Required work
From the line that holds "X-21980Y13766D02*" to the last line of the data, copy everything exactly; leave out all the rest.

[Start of Attachment]

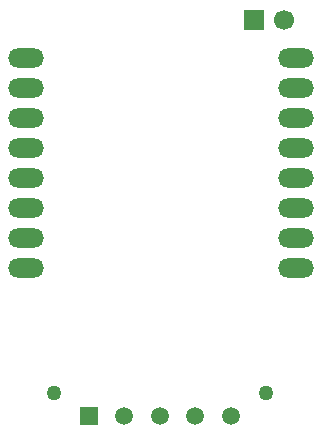
<source format=gbr>
%TF.GenerationSoftware,KiCad,Pcbnew,9.0.2*%
%TF.CreationDate,2025-07-08T18:17:38-03:00*%
%TF.ProjectId,BottomBoardCam,426f7474-6f6d-4426-9f61-726443616d2e,rev?*%
%TF.SameCoordinates,Original*%
%TF.FileFunction,Soldermask,Bot*%
%TF.FilePolarity,Negative*%
%FSLAX46Y46*%
G04 Gerber Fmt 4.6, Leading zero omitted, Abs format (unit mm)*
G04 Created by KiCad (PCBNEW 9.0.2) date 2025-07-08 18:17:38*
%MOMM*%
%LPD*%
G01*
G04 APERTURE LIST*
%ADD10C,1.270000*%
%ADD11C,1.520000*%
%ADD12R,1.520000X1.520000*%
%ADD13R,1.700000X1.700000*%
%ADD14C,1.700000*%
%ADD15O,3.048800X1.626400*%
G04 APERTURE END LIST*
D10*
%TO.C,J2*%
X165500000Y-104000000D03*
X147500000Y-104000000D03*
D11*
X162500000Y-105960000D03*
X159500000Y-105960000D03*
X156500000Y-105960000D03*
X153500000Y-105960000D03*
D12*
X150500000Y-105960000D03*
%TD*%
D13*
%TO.C,J1*%
X164460000Y-72500000D03*
D14*
X167000000Y-72500000D03*
%TD*%
D15*
%TO.C,U1*%
X145140000Y-75720000D03*
X145140000Y-78260000D03*
X145140000Y-80800000D03*
X145140000Y-83340000D03*
X145140000Y-85880000D03*
X145140000Y-88420000D03*
X145140000Y-90960000D03*
X145140000Y-93500000D03*
X168000000Y-93500000D03*
X168000000Y-90960000D03*
X168000000Y-88420000D03*
X168000000Y-85880000D03*
X168000000Y-83340000D03*
X168000000Y-80800000D03*
X168000000Y-78260000D03*
X168000000Y-75720000D03*
%TD*%
M02*

</source>
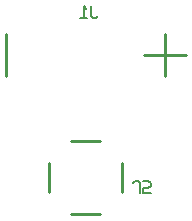
<source format=gbr>
G04 Generated by Ultiboard 14.0 *
%FSLAX24Y24*%
%MOIN*%

%ADD10C,0.0001*%
%ADD11C,0.0061*%
%ADD12C,0.0100*%


G04 ColorRGB FF14FF for the following layer *
%LNSilkscreen Bottom*%
%LPD*%
G54D10*
G54D11*
X-20461Y8253D02*
X-20382Y8332D01*
X-20304Y8332D01*
X-20226Y8253D01*
X-20226Y7938D01*
X-19873Y7938D02*
X-20108Y7938D01*
X-20108Y8096D01*
X-19951Y8096D01*
X-19873Y8174D01*
X-19873Y8253D01*
X-19951Y8332D01*
X-20108Y8332D01*
X-21627Y13844D02*
X-21705Y13766D01*
X-21784Y13766D01*
X-21862Y13844D01*
X-21862Y14159D01*
X-22019Y14081D02*
X-22097Y14159D01*
X-22097Y13766D01*
X-21980Y13766D02*
X-22215Y13766D01*
G54D12*
X-21552Y9672D02*
X-22536Y9672D01*
X-21552Y7228D02*
X-22536Y7228D01*
X-20821Y8942D02*
X-20821Y7958D01*
X-23266Y8942D02*
X-23266Y7958D01*
X-18688Y12550D02*
X-20088Y12550D01*
X-19388Y13250D02*
X-19388Y11850D01*
X-24688Y13250D02*
X-24688Y11850D01*

M02*

</source>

[End of Attachment]

Result of this exercise
X-21980Y13766D02*
X-22215Y13766D01*
G54D12*
X-21552Y9672D02*
X-22536Y9672D01*
X-21552Y7228D02*
X-22536Y7228D01*
X-20821Y8942D02*
X-20821Y7958D01*
X-23266Y8942D02*
X-23266Y7958D01*
X-18688Y12550D02*
X-20088Y12550D01*
X-19388Y13250D02*
X-19388Y11850D01*
X-24688Y13250D02*
X-24688Y11850D01*

M02*

</source>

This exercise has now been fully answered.